## DOCUMENT PASSAGE:
For communications, marketing, or customer service professionals, these are challenging industries to work in, where having enough resources to deal with crises can be almost impossible. Companies put a lot of effort into preparing for various scenarios, but the key challenge of being able to suddenly increase the volume of communications often remains unaddressed.
When crisis meets seasonality
In industries like tourism and travel, the situation is sometimes made worse by seasonality. When a difficult situation happens to coincide with a peak in the season, a company can find that its already overstretched communication teams simply don’t have the bandwidth to take on more work.
In a previous article about seasonality, we explained how its effects could be mitigated by focusing the efforts of experienced customer support agents on the most difficult cases and allow automated systems to handle standard interactions. This system is also effective in some of the milder crises, that in the industry are euphemistically called “contingencies”, but for cases where travelers are stressed or nervous, a different approach might be needed.

Page images and extracted text:
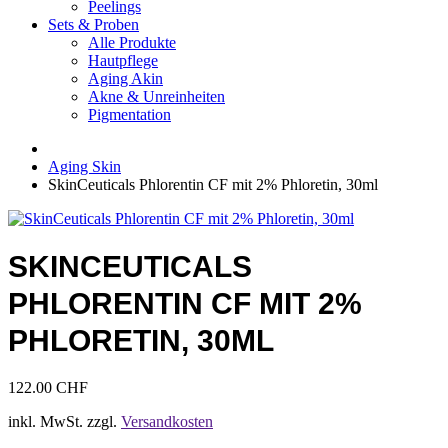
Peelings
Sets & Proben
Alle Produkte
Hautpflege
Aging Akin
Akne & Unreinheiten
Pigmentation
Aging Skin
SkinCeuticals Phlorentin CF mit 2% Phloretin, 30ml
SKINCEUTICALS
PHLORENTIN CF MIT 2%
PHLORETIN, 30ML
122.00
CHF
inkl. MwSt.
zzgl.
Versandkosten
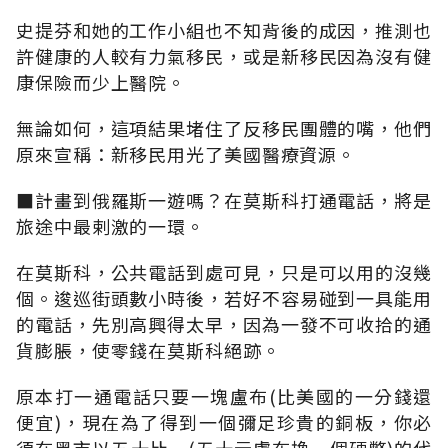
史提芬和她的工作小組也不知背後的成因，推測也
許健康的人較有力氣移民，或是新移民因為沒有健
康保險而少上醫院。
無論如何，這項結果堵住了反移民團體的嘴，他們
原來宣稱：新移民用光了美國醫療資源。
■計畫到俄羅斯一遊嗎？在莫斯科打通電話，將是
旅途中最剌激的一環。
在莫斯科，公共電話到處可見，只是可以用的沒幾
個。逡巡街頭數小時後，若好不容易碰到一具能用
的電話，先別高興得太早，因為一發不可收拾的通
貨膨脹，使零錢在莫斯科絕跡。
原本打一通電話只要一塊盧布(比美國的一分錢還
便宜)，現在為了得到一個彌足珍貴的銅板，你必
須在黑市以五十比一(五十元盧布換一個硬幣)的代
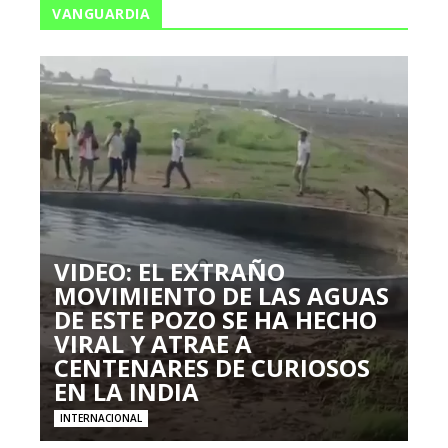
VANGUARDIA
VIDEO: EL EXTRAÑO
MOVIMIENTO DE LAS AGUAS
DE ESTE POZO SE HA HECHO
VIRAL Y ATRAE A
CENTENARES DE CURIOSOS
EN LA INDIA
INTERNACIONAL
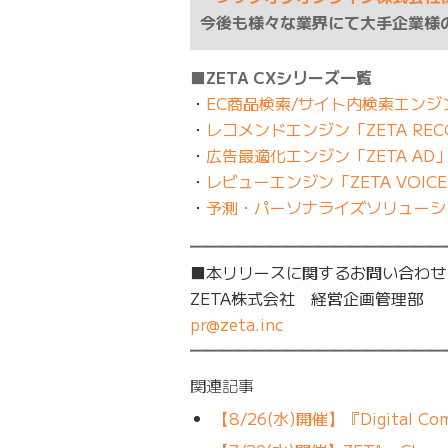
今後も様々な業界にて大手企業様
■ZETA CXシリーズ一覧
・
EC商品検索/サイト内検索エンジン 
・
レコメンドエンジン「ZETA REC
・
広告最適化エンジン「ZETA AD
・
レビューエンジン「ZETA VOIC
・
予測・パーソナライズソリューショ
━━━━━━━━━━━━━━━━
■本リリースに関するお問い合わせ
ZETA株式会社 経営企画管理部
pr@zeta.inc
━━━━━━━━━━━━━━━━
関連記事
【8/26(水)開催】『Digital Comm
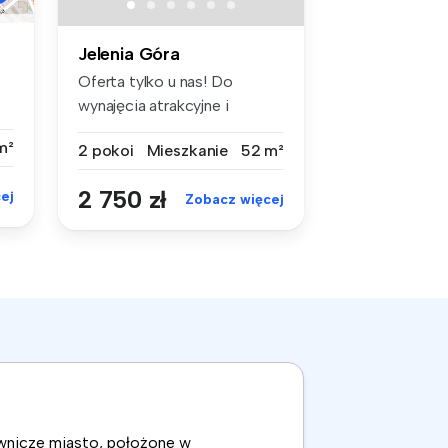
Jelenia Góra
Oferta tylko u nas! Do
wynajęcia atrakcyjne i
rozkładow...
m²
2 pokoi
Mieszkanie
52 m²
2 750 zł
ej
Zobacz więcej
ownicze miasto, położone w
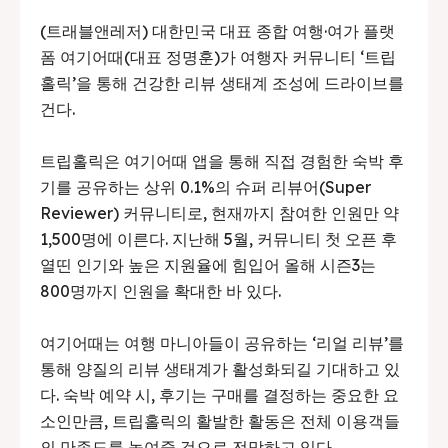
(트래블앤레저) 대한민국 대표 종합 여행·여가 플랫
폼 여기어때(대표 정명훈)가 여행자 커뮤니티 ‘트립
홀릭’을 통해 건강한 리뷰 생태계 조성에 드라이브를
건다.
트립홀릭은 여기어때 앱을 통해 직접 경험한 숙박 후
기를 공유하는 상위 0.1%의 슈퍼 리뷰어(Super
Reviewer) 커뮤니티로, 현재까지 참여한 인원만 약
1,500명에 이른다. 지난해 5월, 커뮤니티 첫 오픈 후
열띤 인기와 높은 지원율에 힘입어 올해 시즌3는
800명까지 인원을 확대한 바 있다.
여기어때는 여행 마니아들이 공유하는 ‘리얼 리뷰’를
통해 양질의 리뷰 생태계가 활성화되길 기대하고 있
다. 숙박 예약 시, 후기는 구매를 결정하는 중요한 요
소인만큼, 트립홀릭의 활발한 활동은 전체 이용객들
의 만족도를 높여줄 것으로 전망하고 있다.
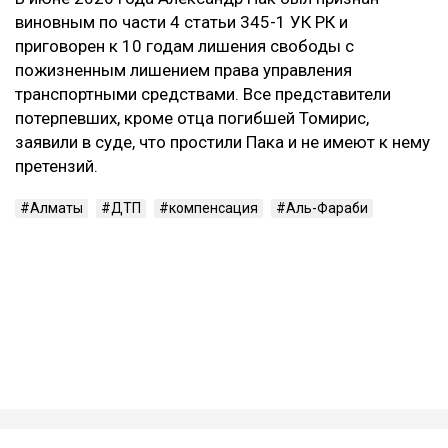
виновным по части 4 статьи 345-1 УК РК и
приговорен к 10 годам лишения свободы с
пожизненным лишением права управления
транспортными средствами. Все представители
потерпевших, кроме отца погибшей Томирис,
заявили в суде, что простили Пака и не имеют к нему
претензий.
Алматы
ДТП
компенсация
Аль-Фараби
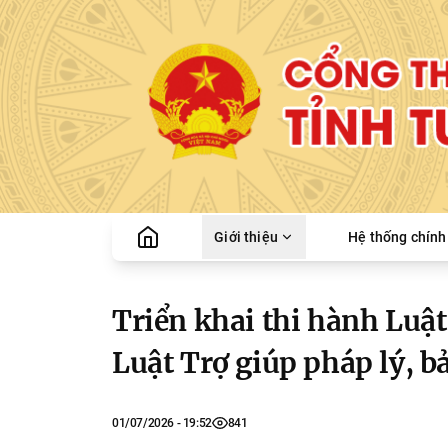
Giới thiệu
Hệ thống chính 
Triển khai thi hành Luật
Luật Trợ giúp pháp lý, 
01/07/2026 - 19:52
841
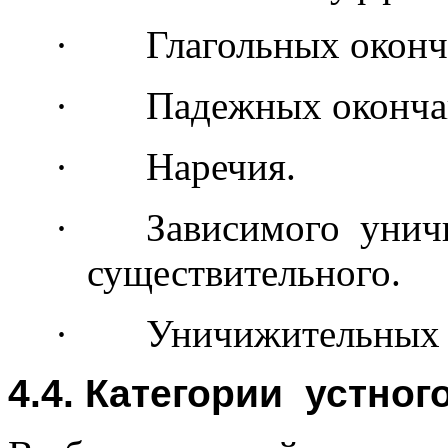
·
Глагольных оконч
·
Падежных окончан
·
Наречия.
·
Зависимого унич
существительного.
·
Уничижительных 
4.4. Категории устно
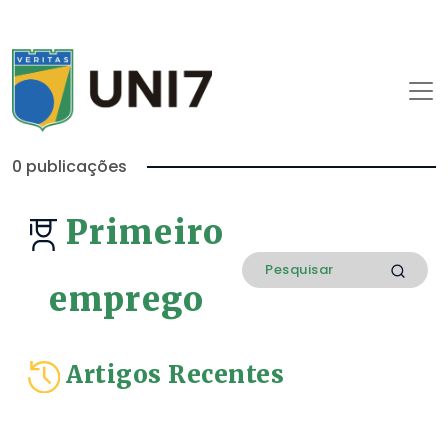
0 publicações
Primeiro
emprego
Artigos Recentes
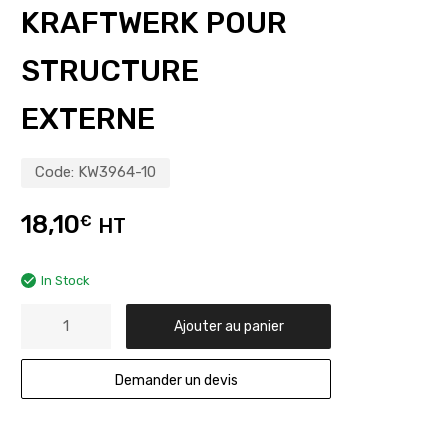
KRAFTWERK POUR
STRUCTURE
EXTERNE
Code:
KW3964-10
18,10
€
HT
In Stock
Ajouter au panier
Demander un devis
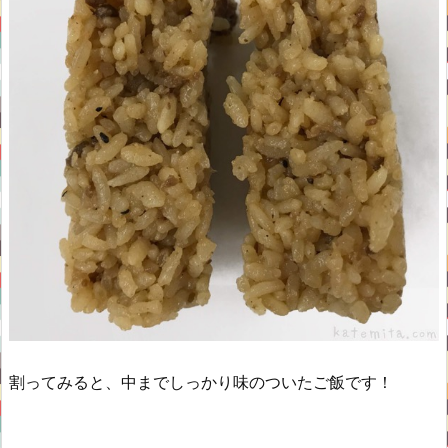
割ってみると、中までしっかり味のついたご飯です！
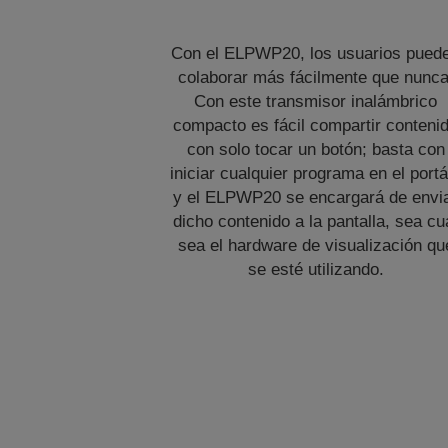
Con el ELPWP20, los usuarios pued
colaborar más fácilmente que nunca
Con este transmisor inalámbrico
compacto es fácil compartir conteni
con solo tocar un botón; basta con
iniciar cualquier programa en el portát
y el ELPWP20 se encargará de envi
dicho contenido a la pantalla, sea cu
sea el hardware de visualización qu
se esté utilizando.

## TASK TO COMPLETE:
According to the passage on crisis communications, why does seasonality make a crisis harder to handle in industries such as tourism and travel?

## EXPECTED OUTPUT:
When a difficult situation coincides with a peak in the season, a company's communication teams are already overstretched. They therefore lack the bandwidth to take on the additional work the crisis brings.